Produk Korek Api Kayu Terbaru Pekalongan 085648741988
Anda tentu telah tidak asing lagi disaat mendengar kata korek api. Korek api seringkali disebut dengan geretan, pemantik, mancis, cricket, atau tokai. Pemantik sendiri merupakan sebuah alat yang digunakan untuk membuahkan api dan miliki banyak kegunaan untuk kehidupan sehari-hari. Misalnya untuk beri tambahan pencahayaan di pas suasana gelap atau tidak ada listrik.
Prinsip basic korek api terhadap awalannya ditemukan di negara China jauh sebelum masehi ada zaman fuxi, di mana ada seorang ilmuwan yang dijuluki suiren, dia yang mendapatkan langkah pertama untuk menghasilkan api bersama langkah menggosokkan 2 permukaan kayu yang sesudah itu dapat membuahkan percikan-percikan api.
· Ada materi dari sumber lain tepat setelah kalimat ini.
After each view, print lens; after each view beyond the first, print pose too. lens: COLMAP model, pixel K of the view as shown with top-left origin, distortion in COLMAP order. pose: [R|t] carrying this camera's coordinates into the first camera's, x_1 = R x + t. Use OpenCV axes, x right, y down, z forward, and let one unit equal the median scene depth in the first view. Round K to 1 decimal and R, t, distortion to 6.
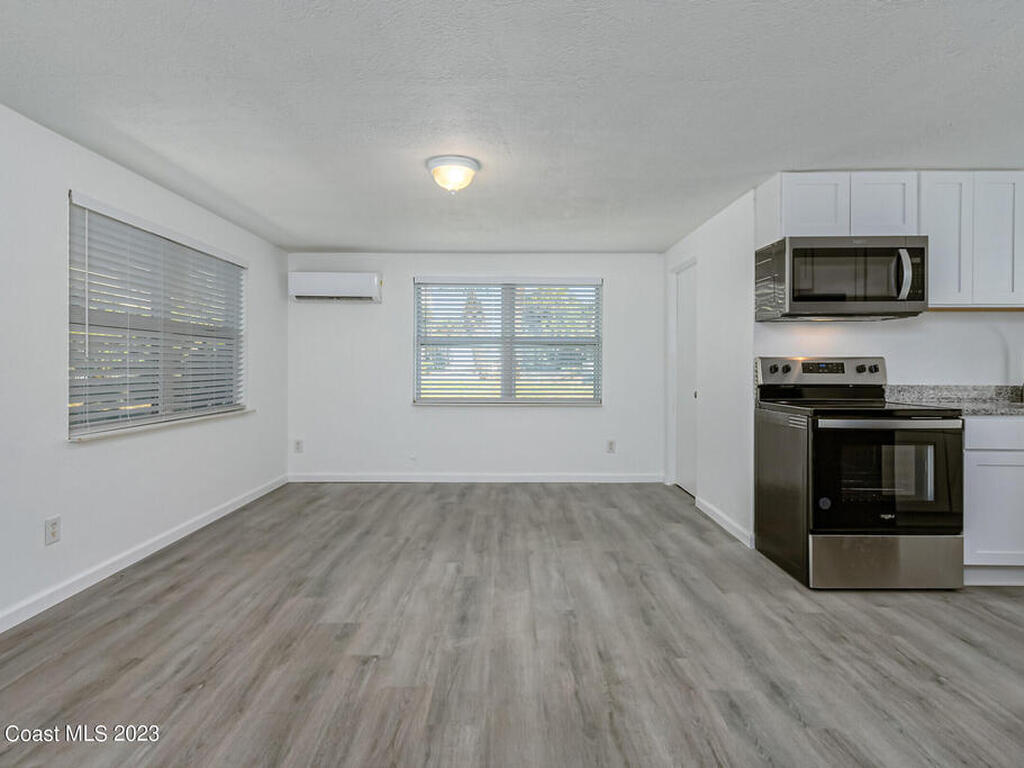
lens RADIAL K [[544.0, 0, 509.8], [0, 544.0, 363.9], [0, 0, 1]] dist [0.007001, -0.000526]
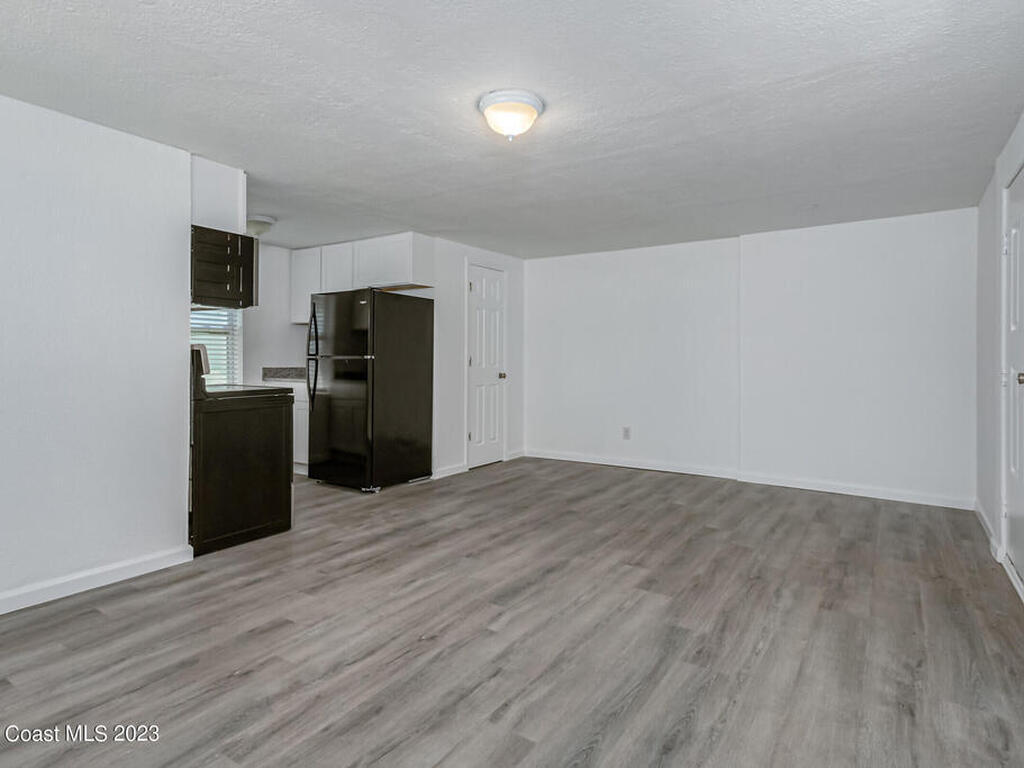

Setelah korek api kayu ini tersebar di seluruh dunia, sebagian ratus tahun sesudah itu barulah ditemukan korek gesek oleh Hennig Brandt berasal dari Hamburg, Jerman terhadap th. 1669.
Awal mula penemuan korek gesek ini merupakan percobaan gagal dari Hennig, yang punya niat menginginkan menyebabkan emas berasal dari logam lain namun yang ia dapatkan adalah fosfor. Kemudian asisten Hennig yang bernama Robert Boyle mencoba melapisi kertas kasar bersama fosfor dan serpihan kayu bersama dengan belerang. Dan disaat dia menarik serpihan kayu di atas kertas fosfor tersebut ternyata menghasilkan api. Namun penemuan Boyle itu dihentikan dikarenakan kurang sempurna. Dari penemuan selanjutnya pada akhirnya para ilmuwan mencoba untuk menyempurnakannya.
Pada th. 1826 tersedia seorang apoteker bernama John Walker yang kemudian disebut bersama papa penemu korek api. Ia laksanakan percobaan bersama dengan langkah mengkombinasikan sulfida antimon, potassium klorat, permen karet dan pati dengan tongkat kayu kemudian ia mengikis tongkat selanjutnya diatas batu dan tongkat berikut terbakar. Dari penemuannya itu, akhirnya membuahkan merk dagang yaitu “Lucifer”, tapi perihal itu tidak bertahan lama gara-gara penemuan korek kayu berikut menghasilkan bau belerang yang berbahaya. Kemudian, para ilmuwan tetap menerus mengembangkan korek kayu berikut sampai seperti yang kita kenal sekarang ini.
Seiring dengan perkembangan zaman dan teknologi korek api, korek kayu berkembang menjadi korek gas. Dimana korek jenis selanjutnya memakai gas cair yang nantinya dapat membuahkan api. Penemuan ini ditemukan terhadap th. 1823 oleh Johann Wolfgang Dobereiner. Temuan Johann selanjutnya bakal jadi prinsip dasar pematik yang tersedia di semua dunia saat ini ini. Prinsip Johann mengfungsikan reaksi kimia pada seng bersama dengan asam sulfat untuk membuahkan gas hydrogen yang gampang terbakar. Kemudian penemuan ini konsisten ditambah sampai tahun 1910 oleh Louis Ronson yang sukses menciptakan pematik yang prima bersama diberi nama Pist-O-Liter.